### Document passage
Inspiration
Most of us live in cities, yet most cities are blind to how people feel in them.
We track traffic and air quality, but not stress, calm, or belonging. Frustrations about noise, safety, or poor design often end as short online rants that disappear into the void. The systems that could change things rarely hear them. Over time, people stop expecting cities to listen.
That’s what inspired e/Motion, an idea to help cities understand the emotions of their people, and design not just for efficiency, but for wellbeing.
What it does
The goal of e/Motion is to help cities see what’s usually invisible: how people feel in different spaces. It is built around three core spaces:
Nook: a personal wellbeing space. Users can log moods, journal, and receive AI insights that help them see emotional triggers and patterns.
City: the community layer. People can share stories tied to locations, organize small community events, discover Havens (spaces consistently linked with positive emotions), and highlight places that feel unsafe or neglected through Patches.

### Dataset records
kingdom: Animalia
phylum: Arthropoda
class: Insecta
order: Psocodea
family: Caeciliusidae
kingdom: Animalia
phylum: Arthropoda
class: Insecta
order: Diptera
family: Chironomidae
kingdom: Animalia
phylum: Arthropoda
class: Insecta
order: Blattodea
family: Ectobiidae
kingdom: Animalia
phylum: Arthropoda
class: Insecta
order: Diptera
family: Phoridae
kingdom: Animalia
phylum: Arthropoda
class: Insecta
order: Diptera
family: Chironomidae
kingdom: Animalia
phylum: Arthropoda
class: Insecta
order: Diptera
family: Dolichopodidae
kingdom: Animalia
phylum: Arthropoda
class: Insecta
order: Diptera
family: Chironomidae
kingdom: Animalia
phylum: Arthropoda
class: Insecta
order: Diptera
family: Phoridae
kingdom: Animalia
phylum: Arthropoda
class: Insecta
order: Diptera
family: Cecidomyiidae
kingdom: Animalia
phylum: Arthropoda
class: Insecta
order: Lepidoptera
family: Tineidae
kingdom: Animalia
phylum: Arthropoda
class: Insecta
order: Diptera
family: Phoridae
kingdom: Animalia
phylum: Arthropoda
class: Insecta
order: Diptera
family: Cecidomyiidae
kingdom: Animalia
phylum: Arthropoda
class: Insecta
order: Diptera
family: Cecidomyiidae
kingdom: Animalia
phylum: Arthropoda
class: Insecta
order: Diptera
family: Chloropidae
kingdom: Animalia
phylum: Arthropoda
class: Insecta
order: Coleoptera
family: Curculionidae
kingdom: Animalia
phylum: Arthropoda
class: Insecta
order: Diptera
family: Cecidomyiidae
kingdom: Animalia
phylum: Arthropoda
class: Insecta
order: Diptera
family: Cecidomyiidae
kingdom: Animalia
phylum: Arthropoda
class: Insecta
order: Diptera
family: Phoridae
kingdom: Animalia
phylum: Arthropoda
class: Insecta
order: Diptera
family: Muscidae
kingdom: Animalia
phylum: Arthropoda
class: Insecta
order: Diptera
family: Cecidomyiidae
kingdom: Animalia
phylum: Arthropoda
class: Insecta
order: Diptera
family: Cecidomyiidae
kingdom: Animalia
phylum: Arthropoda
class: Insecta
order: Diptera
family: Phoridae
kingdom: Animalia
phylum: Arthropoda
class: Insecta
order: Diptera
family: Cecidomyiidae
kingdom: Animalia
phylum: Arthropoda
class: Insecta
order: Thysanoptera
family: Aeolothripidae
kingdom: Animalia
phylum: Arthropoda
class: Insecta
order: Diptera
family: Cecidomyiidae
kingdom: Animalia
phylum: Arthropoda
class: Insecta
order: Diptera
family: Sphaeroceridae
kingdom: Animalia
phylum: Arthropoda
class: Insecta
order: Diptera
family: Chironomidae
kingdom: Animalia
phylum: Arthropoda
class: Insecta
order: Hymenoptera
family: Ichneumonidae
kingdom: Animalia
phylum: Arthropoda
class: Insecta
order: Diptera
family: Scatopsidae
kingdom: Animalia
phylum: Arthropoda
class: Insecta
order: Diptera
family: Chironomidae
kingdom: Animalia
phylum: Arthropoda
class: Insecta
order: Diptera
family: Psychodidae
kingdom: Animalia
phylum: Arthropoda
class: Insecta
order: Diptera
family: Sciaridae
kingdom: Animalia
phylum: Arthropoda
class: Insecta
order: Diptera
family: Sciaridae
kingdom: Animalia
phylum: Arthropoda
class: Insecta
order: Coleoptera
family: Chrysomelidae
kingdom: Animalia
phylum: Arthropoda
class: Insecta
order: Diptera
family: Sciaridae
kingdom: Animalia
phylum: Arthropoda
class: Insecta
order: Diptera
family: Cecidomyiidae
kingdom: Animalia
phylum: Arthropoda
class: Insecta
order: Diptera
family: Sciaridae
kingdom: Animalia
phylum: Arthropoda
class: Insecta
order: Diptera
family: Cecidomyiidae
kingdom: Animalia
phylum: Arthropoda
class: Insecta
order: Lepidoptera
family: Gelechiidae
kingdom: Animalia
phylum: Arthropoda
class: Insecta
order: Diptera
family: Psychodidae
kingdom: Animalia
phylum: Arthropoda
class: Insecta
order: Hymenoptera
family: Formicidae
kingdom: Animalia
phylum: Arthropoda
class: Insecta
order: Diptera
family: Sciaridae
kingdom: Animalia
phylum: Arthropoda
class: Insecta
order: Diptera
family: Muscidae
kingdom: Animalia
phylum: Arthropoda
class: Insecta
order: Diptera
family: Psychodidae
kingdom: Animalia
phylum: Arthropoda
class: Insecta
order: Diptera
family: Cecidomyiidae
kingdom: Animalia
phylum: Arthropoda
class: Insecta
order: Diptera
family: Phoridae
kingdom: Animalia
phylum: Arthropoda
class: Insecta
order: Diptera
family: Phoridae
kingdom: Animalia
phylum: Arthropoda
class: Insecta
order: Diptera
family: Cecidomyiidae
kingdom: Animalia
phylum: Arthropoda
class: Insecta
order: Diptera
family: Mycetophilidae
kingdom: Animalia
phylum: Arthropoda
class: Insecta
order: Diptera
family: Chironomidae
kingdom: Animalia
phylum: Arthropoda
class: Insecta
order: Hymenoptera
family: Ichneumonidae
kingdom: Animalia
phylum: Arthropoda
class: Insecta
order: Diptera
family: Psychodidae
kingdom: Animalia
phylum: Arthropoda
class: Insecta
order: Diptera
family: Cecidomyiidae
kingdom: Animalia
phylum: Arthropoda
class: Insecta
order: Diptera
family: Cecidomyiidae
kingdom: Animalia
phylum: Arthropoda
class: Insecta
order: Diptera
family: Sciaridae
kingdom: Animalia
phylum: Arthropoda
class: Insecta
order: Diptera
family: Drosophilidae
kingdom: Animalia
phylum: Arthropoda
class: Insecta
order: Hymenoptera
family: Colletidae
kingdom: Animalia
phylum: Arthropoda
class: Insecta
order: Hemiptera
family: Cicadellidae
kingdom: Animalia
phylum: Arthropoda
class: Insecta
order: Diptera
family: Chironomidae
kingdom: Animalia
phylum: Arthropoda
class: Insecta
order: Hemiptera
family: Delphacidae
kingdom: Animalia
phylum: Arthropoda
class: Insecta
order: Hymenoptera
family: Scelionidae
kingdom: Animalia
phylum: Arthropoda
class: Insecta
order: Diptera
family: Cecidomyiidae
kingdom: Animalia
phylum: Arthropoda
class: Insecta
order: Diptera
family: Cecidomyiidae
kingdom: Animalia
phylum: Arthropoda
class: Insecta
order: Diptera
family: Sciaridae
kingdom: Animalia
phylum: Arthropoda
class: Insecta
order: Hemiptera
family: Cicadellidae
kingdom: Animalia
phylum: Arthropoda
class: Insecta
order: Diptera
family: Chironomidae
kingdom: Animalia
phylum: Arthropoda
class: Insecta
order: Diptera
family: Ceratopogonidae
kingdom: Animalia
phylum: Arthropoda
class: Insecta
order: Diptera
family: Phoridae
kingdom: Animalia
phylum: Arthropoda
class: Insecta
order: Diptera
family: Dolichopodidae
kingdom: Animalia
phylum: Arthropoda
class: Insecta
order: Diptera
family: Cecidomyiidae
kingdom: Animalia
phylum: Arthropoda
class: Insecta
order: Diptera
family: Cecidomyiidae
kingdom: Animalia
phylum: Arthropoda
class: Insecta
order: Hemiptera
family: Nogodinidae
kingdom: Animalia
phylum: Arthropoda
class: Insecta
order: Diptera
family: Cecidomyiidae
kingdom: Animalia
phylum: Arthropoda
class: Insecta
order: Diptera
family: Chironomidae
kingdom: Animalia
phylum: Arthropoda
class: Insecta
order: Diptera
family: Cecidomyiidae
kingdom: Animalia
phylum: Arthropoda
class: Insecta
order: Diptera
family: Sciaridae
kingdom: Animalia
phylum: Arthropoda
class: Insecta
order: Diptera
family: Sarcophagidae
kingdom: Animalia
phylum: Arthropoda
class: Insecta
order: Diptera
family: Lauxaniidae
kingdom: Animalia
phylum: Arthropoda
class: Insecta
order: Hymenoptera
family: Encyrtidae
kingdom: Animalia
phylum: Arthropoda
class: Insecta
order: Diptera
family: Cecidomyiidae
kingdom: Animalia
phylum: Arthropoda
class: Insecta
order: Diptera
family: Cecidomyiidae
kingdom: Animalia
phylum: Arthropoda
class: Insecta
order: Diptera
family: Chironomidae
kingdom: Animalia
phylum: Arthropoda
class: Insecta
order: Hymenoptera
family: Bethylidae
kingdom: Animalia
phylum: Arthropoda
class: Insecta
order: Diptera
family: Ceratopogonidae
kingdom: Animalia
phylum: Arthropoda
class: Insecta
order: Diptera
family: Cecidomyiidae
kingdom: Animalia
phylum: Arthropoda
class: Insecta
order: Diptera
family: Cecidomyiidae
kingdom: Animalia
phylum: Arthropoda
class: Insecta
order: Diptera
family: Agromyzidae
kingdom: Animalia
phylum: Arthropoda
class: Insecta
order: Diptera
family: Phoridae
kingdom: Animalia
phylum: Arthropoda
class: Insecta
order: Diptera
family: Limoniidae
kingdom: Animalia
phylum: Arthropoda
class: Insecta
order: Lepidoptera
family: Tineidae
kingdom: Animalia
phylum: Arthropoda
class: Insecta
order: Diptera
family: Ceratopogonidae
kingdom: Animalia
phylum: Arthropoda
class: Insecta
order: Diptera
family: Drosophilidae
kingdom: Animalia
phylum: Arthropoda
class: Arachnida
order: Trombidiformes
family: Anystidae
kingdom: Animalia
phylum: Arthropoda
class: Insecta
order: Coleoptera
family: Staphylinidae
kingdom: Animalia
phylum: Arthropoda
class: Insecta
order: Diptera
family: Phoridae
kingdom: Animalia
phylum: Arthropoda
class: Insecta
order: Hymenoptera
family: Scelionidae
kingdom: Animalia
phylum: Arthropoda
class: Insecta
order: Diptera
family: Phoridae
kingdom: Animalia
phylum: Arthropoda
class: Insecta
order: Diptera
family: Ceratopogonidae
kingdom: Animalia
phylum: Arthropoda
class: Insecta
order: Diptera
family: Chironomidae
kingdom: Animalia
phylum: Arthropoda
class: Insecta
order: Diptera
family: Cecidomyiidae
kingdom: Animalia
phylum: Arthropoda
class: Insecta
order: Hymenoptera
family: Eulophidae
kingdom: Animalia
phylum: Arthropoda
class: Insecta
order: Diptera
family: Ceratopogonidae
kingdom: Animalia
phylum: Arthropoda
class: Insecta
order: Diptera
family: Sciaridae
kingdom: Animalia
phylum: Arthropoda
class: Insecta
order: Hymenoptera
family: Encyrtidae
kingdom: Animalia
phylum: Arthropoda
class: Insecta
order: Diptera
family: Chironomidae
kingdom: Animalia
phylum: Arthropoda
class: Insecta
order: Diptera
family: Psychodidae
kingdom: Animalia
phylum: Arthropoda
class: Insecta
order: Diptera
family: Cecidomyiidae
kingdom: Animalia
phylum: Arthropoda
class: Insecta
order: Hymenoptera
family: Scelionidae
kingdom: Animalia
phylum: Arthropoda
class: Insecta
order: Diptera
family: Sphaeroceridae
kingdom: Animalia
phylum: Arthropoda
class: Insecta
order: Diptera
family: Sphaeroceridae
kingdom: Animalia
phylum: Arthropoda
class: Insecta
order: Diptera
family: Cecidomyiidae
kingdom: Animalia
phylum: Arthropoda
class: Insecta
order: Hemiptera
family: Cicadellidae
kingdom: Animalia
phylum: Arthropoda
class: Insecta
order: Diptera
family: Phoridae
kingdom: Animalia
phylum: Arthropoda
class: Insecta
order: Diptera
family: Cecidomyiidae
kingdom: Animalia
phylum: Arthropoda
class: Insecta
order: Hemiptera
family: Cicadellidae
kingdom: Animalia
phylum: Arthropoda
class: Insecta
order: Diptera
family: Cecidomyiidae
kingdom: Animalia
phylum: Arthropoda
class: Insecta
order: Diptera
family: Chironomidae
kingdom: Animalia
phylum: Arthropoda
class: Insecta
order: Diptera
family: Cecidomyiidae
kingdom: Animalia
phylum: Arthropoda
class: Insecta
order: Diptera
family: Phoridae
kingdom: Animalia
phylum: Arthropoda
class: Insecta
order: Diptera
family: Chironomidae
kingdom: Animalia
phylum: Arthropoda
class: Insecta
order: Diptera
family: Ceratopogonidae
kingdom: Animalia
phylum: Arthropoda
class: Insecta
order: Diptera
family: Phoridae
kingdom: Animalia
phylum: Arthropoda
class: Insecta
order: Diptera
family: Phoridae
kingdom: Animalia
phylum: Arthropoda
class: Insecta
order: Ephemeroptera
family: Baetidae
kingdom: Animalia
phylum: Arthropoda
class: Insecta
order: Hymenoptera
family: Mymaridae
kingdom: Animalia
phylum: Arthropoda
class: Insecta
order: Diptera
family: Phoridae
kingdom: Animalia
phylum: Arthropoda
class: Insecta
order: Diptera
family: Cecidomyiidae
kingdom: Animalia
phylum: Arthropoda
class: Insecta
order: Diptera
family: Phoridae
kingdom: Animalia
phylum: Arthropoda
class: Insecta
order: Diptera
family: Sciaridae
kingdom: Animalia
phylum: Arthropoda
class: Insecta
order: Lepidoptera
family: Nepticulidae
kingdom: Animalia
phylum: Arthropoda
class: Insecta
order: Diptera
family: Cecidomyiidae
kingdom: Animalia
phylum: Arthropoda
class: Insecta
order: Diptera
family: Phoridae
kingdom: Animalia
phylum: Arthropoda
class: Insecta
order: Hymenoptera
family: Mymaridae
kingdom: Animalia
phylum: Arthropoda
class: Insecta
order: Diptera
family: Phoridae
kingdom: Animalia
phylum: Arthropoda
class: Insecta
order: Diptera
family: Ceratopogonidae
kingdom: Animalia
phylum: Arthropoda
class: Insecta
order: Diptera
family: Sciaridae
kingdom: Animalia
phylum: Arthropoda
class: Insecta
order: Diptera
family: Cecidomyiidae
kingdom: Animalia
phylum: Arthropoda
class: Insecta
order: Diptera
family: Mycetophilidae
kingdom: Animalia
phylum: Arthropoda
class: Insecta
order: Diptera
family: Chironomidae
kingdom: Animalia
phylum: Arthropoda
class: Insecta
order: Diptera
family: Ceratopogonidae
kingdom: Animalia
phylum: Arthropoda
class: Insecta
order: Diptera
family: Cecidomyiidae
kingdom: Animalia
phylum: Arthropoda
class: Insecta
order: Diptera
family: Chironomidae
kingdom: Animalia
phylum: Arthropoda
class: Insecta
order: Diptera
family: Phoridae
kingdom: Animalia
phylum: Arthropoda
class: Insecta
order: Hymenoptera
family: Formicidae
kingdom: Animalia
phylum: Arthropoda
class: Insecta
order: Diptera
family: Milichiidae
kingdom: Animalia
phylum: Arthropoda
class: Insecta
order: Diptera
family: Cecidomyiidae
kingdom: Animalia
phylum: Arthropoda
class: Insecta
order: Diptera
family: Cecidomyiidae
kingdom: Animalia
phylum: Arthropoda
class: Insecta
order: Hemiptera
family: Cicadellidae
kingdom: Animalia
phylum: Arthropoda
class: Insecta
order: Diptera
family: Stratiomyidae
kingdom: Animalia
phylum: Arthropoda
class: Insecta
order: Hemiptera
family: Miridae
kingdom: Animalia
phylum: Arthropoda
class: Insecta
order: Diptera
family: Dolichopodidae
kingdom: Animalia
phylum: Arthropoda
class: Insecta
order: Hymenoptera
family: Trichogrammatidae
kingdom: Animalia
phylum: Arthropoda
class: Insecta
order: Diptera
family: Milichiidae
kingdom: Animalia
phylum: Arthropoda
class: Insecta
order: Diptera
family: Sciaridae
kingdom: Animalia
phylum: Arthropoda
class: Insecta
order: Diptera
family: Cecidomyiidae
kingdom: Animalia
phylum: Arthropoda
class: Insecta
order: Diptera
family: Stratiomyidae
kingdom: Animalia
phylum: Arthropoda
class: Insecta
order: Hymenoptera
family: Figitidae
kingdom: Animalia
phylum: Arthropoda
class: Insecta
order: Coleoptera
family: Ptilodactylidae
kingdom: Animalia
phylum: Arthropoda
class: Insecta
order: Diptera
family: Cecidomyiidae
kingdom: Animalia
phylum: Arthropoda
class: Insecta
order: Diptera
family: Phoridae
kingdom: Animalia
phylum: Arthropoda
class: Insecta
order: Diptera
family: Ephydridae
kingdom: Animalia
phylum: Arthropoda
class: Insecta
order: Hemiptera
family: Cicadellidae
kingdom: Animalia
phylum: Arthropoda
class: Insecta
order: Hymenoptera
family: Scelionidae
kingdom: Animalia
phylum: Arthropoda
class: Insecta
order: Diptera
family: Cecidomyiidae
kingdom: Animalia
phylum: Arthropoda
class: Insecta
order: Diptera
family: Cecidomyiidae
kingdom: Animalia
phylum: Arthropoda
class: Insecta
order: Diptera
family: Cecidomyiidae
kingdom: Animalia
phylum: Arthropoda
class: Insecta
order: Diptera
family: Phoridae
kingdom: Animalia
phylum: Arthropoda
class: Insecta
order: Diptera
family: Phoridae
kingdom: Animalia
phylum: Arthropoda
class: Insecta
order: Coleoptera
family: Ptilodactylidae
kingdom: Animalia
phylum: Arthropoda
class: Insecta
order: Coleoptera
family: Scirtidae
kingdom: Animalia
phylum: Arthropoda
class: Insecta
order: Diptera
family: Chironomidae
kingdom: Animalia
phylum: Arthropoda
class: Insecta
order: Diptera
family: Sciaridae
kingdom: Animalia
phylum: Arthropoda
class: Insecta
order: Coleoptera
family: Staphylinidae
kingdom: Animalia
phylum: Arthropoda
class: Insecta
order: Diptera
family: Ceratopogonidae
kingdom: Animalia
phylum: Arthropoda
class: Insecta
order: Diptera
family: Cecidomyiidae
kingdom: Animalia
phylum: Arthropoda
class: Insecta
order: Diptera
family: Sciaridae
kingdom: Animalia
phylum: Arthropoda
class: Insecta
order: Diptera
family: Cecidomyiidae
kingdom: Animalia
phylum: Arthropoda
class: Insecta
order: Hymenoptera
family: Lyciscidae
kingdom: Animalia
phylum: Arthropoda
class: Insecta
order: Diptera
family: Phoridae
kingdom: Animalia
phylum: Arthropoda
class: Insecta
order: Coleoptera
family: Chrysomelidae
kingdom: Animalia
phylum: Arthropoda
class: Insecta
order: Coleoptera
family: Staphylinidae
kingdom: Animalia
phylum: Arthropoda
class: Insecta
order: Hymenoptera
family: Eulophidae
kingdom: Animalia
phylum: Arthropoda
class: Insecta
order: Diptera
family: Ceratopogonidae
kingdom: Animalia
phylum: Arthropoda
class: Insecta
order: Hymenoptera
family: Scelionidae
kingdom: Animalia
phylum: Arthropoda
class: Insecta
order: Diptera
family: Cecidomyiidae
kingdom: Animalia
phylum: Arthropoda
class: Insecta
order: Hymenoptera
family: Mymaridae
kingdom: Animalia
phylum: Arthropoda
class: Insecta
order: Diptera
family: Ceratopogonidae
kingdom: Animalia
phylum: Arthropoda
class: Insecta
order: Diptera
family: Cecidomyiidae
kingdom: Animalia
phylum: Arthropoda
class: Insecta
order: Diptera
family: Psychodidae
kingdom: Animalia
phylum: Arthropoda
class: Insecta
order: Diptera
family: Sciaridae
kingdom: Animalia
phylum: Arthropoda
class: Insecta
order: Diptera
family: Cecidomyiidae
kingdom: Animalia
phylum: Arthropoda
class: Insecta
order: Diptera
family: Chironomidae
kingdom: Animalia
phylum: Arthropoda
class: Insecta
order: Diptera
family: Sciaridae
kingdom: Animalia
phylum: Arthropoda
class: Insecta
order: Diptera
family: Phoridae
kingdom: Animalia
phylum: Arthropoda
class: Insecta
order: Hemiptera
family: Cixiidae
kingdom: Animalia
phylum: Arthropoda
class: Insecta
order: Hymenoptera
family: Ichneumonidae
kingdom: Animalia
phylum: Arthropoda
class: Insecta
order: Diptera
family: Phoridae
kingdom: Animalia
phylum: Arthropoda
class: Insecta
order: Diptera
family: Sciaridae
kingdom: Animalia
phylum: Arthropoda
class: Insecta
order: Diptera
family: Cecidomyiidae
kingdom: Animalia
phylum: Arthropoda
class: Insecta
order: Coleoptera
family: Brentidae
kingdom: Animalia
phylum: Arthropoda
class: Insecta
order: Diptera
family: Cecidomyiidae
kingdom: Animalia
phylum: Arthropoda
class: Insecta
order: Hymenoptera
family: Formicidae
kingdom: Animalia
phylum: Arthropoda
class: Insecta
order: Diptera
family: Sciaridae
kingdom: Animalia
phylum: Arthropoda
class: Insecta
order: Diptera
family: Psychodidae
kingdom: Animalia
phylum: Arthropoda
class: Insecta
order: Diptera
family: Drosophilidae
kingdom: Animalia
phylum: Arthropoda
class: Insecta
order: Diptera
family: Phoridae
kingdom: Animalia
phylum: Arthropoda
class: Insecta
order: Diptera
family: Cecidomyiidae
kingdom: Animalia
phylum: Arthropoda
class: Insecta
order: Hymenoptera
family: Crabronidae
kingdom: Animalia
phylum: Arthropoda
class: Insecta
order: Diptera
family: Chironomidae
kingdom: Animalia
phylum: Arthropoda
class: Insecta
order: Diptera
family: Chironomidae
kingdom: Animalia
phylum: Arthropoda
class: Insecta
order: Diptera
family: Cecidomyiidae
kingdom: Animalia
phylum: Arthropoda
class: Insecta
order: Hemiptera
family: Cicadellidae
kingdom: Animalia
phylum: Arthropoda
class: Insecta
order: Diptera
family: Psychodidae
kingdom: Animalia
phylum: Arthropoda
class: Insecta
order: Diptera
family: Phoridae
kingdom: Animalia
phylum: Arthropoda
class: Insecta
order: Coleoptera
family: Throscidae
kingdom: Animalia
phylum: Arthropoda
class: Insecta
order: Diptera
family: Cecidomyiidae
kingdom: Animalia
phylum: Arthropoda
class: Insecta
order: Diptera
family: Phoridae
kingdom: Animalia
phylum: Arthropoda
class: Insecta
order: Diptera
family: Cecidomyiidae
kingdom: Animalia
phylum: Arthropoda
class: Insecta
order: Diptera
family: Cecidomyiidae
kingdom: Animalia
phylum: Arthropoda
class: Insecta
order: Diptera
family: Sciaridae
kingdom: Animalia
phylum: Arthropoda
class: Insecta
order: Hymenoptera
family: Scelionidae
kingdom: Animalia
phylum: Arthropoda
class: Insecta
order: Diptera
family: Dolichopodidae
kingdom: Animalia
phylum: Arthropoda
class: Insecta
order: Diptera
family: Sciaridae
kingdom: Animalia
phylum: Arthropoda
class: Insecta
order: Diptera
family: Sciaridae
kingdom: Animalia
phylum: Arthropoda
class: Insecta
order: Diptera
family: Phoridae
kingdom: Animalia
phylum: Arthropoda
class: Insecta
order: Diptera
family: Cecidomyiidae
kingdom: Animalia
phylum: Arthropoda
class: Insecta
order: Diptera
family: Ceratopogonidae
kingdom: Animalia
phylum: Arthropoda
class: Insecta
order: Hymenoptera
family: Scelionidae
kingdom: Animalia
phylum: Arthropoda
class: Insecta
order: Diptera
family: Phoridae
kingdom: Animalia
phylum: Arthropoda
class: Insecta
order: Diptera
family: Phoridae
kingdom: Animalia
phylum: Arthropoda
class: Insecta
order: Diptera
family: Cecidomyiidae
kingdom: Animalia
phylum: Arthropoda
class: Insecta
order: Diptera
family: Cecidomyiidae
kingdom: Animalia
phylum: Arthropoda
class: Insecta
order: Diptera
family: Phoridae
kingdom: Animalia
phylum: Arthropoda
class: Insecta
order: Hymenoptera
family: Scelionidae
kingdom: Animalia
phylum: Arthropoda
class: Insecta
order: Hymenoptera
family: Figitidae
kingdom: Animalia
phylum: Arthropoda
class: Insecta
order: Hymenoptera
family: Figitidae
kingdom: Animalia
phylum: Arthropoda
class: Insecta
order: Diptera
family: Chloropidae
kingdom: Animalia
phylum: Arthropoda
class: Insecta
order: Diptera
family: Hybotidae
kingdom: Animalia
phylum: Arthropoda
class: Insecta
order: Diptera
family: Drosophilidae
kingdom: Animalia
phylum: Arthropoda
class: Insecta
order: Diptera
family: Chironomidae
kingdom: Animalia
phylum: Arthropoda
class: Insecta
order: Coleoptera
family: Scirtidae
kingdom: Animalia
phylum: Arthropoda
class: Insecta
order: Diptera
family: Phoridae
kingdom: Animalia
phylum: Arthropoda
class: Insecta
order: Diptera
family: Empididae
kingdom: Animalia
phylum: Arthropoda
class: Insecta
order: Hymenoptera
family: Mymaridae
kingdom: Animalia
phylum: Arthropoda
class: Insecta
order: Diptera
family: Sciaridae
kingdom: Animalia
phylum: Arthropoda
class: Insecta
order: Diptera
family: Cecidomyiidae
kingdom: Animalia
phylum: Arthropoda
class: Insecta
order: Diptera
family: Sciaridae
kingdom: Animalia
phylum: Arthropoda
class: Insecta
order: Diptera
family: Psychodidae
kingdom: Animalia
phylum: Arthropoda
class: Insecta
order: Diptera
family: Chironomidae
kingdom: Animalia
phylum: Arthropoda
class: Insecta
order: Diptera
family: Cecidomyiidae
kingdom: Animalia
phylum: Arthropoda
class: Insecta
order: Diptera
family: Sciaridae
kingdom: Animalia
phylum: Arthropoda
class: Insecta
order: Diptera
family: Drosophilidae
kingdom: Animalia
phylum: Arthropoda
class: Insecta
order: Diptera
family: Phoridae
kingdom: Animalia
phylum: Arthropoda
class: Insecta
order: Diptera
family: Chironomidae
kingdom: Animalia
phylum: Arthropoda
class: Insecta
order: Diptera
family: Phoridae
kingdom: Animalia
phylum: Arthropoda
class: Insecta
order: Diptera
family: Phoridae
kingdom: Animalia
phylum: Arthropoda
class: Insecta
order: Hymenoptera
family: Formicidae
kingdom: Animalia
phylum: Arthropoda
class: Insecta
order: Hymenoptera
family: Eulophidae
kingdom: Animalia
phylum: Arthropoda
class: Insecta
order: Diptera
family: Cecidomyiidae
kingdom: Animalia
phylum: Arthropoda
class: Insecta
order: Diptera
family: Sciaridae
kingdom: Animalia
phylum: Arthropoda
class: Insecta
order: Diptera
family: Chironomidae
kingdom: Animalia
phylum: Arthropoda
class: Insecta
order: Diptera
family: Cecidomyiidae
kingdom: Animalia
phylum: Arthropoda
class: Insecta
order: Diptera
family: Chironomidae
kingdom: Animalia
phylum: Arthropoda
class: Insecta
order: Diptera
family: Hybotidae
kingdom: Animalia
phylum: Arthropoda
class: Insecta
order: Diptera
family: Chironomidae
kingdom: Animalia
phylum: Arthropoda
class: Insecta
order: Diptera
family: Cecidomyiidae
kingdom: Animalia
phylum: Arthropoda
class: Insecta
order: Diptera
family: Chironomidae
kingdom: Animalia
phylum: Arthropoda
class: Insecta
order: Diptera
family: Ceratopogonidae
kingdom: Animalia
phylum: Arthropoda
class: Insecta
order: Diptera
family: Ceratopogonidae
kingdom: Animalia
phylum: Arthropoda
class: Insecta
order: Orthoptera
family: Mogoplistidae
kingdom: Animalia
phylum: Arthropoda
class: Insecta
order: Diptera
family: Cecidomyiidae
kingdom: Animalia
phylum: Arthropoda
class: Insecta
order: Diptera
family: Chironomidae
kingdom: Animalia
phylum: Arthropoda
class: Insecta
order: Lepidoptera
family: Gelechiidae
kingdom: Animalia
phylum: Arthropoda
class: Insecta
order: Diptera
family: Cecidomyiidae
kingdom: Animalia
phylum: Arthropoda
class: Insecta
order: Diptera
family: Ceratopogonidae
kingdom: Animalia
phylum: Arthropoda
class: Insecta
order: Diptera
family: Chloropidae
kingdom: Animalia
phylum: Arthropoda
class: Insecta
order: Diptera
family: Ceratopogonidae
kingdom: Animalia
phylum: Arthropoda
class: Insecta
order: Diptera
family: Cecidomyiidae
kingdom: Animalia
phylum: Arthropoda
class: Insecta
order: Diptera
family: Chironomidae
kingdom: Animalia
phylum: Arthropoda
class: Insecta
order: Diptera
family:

### Exercise requirements
**1.** For each statement about the e/Motion passage, answer yes or no and quote the words of the passage that decide it.
(a) Nook lets users log moods and keep a journal.
(b) Cities already track how stressed people feel.
(c) Havens are spaces linked with feeling unsafe.
**2.** Using the e/Motion passage, answer these questions.
(a) How many core spaces is e/Motion built around?
(b) What does the passage call City?
(c) Through what can people highlight places that feel unsafe or neglected?

### Answers by task
**1.**
(a) Yes: "Users can log moods, journal, and receive AI insights"
(b) No: "We track traffic and air quality, but not stress, calm, or belonging."
(c) No: "discover Havens (spaces consistently linked with positive emotions)"

**2.**
(a) Three
(b) The community layer
(c) Patches